What to work on:
Report every line in the records below that contains the string "Which", copying each such line in full. Treat the match as case-sensitive.

Records:
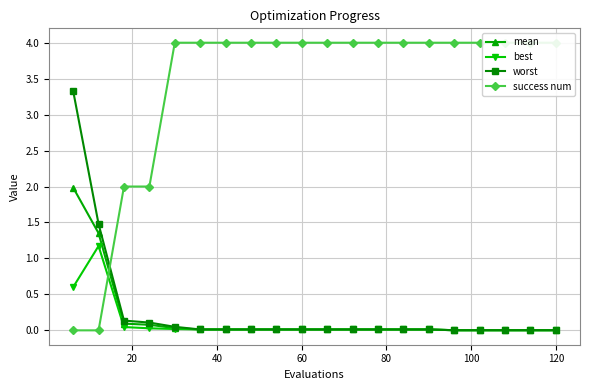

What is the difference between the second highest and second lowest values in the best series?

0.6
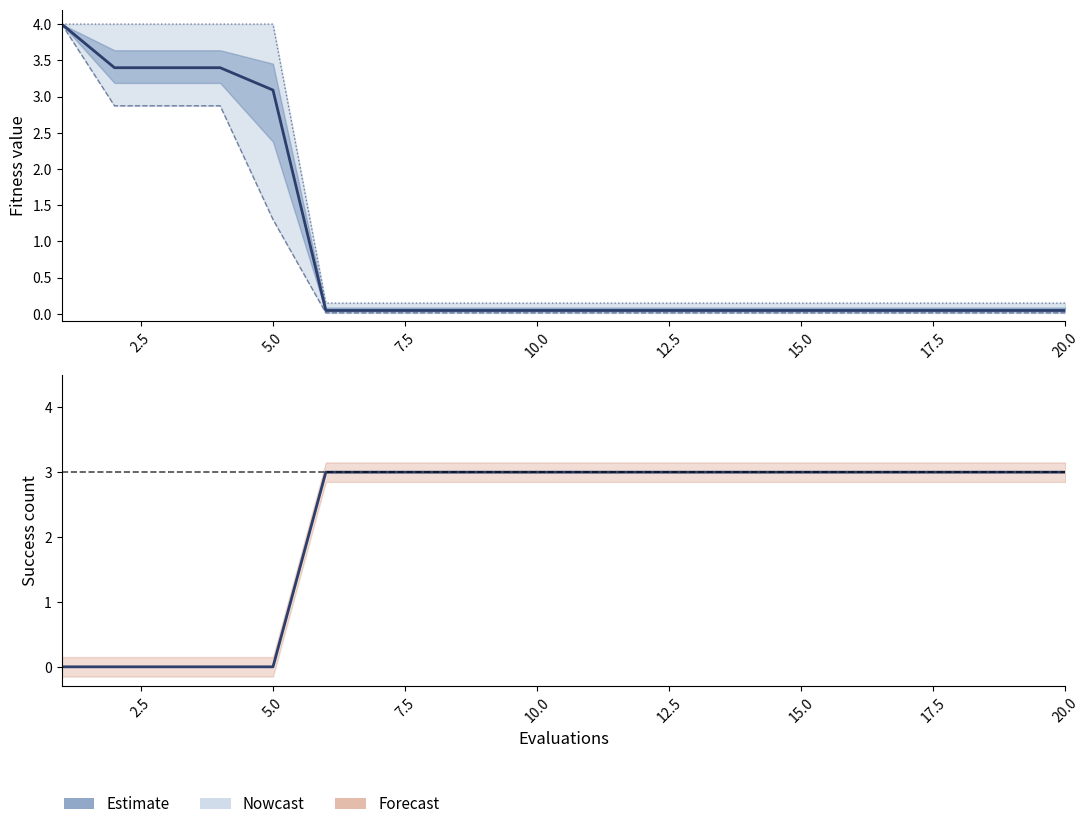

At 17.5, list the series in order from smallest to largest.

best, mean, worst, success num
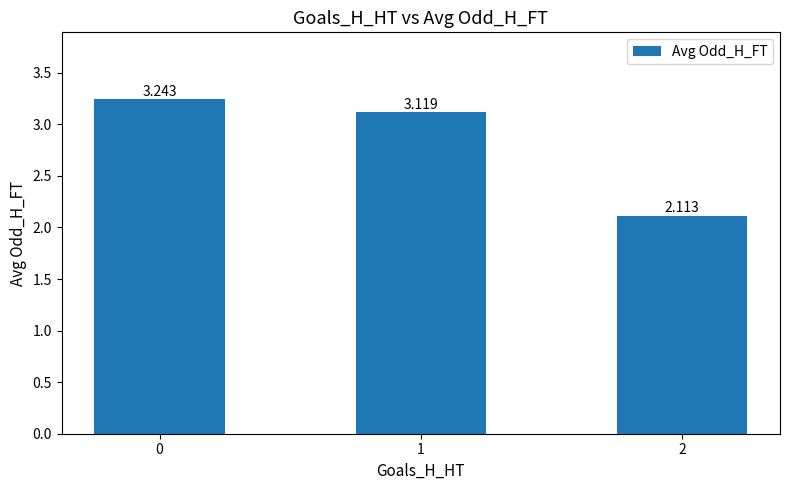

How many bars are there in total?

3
* * *
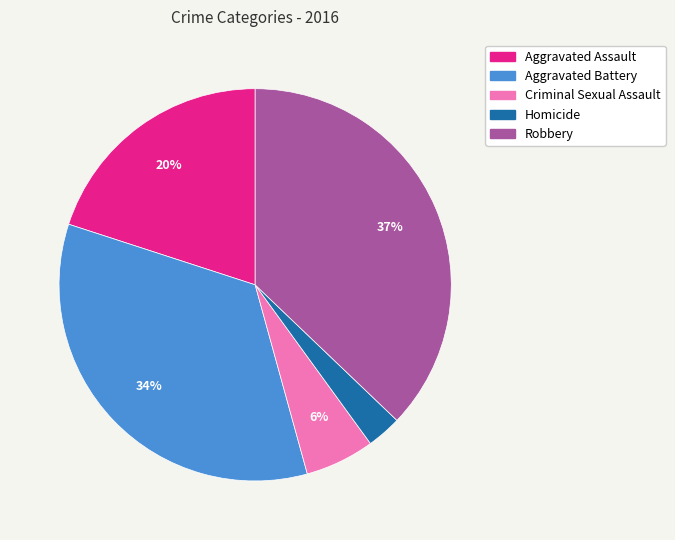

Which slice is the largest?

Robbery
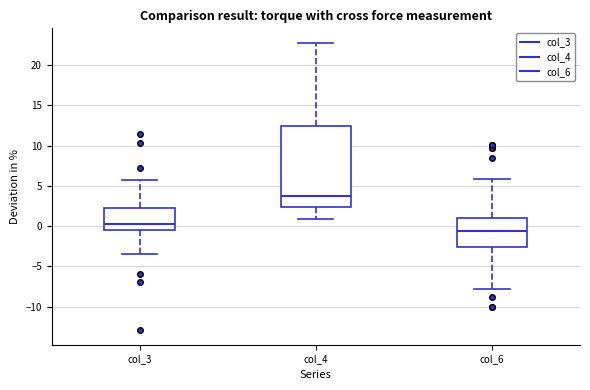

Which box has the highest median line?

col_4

Problem solution:
Which slice is the largest?
Which box has the highest median line?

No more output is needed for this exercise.